10−1〜10−6:観測装置、20−1、20−2:中継装置、30:監視装置、100:河川

Claims (5)

  1. 河川に沿って配置され水位レベルを測定する複数の観測装置と、前記観測装置間の河川を挟む無線通信を介して送信される前記水位レベルを監視する監視装置とを有する河川監視システムであって、
    前記観測装置は、
    周期時間毎に、前記水位レベル及び前記無線通信に係る受信レベルを測定する測定手段と、
    前記測定した水位レベルを前記監視装置に送信する送信手段と、
    前記受信レベルが低下した場合であって、前記水位レベルが警戒水位レベルに達したとき、あるいは、前記周期時間毎の水位レベルに基づく水位変化速度が警戒速度に達したときに、前記周期時間毎の水位レベル及び受信レベルに基づいて次回に測定される予測受信レベルを算出し、次回の前記無線通信に係る送信レベルを、前記予測受信レベルを通信可能な受信レベルに上昇させる予測送信レベルに設定する送信レベル自動制御を開始する制御手段と、を有する河川監視システム。
  2. 請求項1において、
    前記警戒水位レベル、または、前記警戒速度は、前記複数の観測装置それぞれについて設定され、
    前記水位レベルの上昇に対応する前記受信レベルの低下度合いが第1の観測装置より大きい第2の観測装置の前記警戒水位レベルまたは前記警戒速度は、前記第1の観測装置の前記警戒水位レベルまたは前記警戒速度よりも低い値に設定される河川監視システム。
  3. 請求項1または2において、
    前記制御手段は、前記送信レベル自動制御において、
    前記予測送信レベルが限界送信レベルを超える場合、前記送信レベルをあげる代わりに、水位レベル欠測警告を前記監視装置に通知させる河川監視システム。

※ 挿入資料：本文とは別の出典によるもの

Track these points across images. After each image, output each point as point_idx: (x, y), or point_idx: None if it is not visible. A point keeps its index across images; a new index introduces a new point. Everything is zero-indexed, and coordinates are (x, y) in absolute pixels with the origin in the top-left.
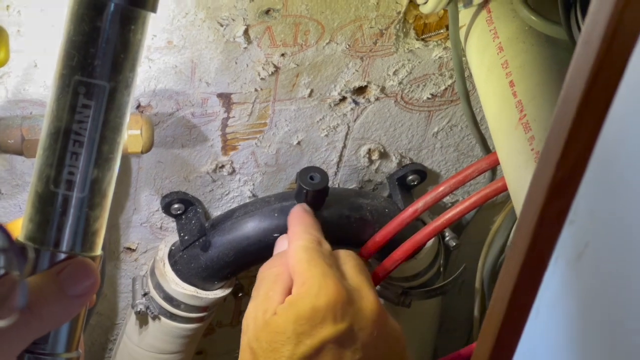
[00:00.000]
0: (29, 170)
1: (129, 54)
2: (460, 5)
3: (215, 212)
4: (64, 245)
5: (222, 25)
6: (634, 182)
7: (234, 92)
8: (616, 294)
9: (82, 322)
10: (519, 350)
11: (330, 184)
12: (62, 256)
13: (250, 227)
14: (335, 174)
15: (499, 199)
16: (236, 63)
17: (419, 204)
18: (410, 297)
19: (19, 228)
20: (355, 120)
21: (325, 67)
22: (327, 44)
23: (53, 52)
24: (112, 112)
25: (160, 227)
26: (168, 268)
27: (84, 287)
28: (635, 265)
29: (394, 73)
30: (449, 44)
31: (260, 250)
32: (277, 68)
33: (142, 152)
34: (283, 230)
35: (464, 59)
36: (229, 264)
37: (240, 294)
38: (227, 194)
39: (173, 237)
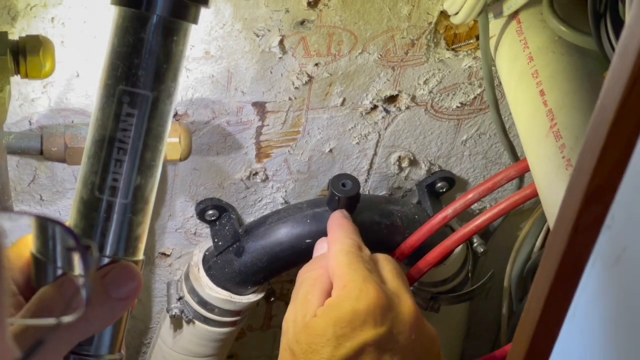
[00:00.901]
0: (69, 178)
1: (171, 64)
2: (490, 15)
3: (249, 219)
4: (108, 249)
5: (258, 36)
6: None
7: (268, 101)
8: None
9: (124, 324)
10: (555, 350)
11: (360, 190)
12: (106, 260)
13: (283, 233)
14: (366, 180)
15: (527, 205)
16: (271, 72)
17: (449, 211)
18: (439, 302)
19: (29, 243)
20: (386, 129)
21: (358, 77)
22: (359, 53)
23: (95, 62)
24: (155, 120)
25: (195, 233)
26: (202, 273)
27: (128, 290)
28: None
29: (425, 82)
30: (478, 53)
31: (292, 256)
32: (310, 77)
33: (180, 160)
34: (315, 236)
35: (493, 68)
36: (262, 269)
37: (272, 299)
38: (260, 201)
39: (207, 243)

  4. 河川近辺に配置され水位レベルを測定する複数の観測装置から、前記観測装置間の河川を挟む無線通信を介して送信される前記水位レベルを監視する河川監視処理をコンピュータに実行させるコンピュータ読み取り可能な河川監視プログラムであって、
    前記河川監視処理は、
    前記観測装置から、当該観測装置において周期時間毎に測定される前記水位レベル及び前記無線通信に係る受信レベルとを受信する受信工程と、
    前記受信レベルが低下した場合であって、前記水位レベルが警戒水位レベルに達したとき、あるいは、前記周期時間毎の水位レベルに基づく水位変化速度が警戒速度に達したときに、前記周期時間毎の水位レベル及び受信レベルに基づいて次回に測定される予測受信レベルを算出し、前記観測装置の無線通信に係る送信レベルを、前記予測受信レベルを通信可能な受信レベルに上昇させる予測送信レベルに設定させる送信レベル自動制御を開始する制御工程と、を有する河川監視プログラム。

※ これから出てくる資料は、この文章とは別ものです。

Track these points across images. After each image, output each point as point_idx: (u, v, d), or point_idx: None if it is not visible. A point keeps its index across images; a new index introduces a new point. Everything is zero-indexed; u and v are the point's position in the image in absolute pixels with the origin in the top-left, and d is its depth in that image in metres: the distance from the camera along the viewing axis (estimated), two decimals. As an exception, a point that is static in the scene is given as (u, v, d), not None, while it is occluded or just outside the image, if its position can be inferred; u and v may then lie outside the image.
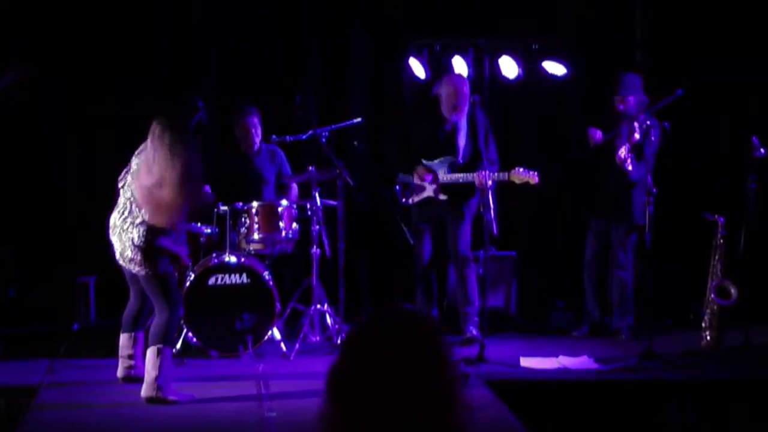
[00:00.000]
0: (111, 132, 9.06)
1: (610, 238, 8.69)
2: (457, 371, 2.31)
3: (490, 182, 8.04)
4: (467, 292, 8.54)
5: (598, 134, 8.44)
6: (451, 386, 2.27)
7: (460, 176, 8.37)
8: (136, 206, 6.52)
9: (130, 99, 9.01)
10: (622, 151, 8.26)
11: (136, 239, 6.49)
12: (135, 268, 6.59)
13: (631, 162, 8.27)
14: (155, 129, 6.47)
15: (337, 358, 2.32)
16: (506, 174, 8.26)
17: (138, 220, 6.51)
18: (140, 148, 6.69)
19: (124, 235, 6.56)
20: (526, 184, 8.28)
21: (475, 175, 8.23)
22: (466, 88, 8.41)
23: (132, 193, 6.56)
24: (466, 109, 8.38)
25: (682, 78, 8.63)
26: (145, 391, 6.53)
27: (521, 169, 8.25)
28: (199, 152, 6.59)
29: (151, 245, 6.50)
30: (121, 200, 6.66)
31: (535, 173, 8.24)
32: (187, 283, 7.80)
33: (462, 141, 8.46)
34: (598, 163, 8.53)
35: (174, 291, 6.68)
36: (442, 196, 8.48)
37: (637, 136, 8.24)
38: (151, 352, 6.54)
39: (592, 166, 8.60)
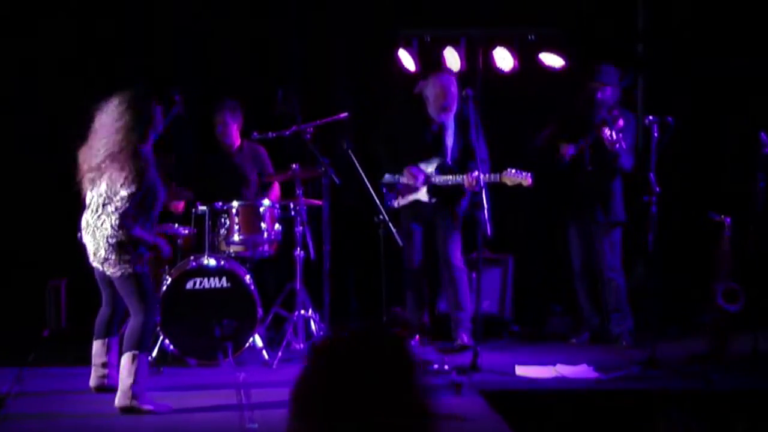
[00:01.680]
0: (86, 131, 8.85)
1: (593, 238, 8.60)
2: (427, 389, 2.32)
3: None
4: (458, 297, 8.45)
5: (570, 149, 8.41)
6: (418, 403, 2.29)
7: (449, 178, 8.30)
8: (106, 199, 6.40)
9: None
10: (612, 134, 8.19)
11: (110, 231, 6.36)
12: (109, 270, 6.47)
13: (621, 144, 8.19)
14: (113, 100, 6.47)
15: (301, 372, 2.32)
16: (497, 175, 8.12)
17: (111, 209, 6.37)
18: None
19: (98, 233, 6.43)
20: (519, 185, 8.13)
21: (464, 177, 8.12)
22: (454, 88, 8.31)
23: (104, 188, 6.41)
24: (454, 108, 8.28)
25: (684, 71, 8.55)
26: (119, 400, 6.43)
27: (513, 170, 8.11)
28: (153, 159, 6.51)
29: (126, 234, 6.35)
30: (93, 199, 6.51)
31: (529, 174, 8.08)
32: (164, 288, 7.72)
33: (450, 141, 8.40)
34: (575, 162, 8.45)
35: (149, 293, 6.58)
36: (432, 199, 8.37)
37: (621, 122, 8.24)
38: (125, 359, 6.44)
39: (569, 164, 8.52)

  5. 河川近辺に配置され水位レベルを測定する複数の観測装置から、前記観測装置間の河川を挟む無線通信を介して送信される前記水位レベルを監視する河川監視方法であって、
    前記観測装置から、当該観測装置において周期時間毎に測定される前記水位レベル及び前記無線通信に係る受信レベルとを受信する受信工程と、
    前記受信レベルが低下した場合であって、前記水位レベルが警戒水位レベルに達したとき、あるいは、前記周期時間毎の水位レベルに基づく水位変化速度が警戒速度に達したときに、前記周期時間毎の水位レベル及び受信レベルに基づいて次回に測定される予測受信レベルを算出し、前記観測装置の無線通信に係る送信レベルを、前記予測受信レベルを通信可能な受信レベルに上昇させる予測送信レベルに設定させる送信レベル自動制御を開始
    する制御工程と、を有する河川監視方法。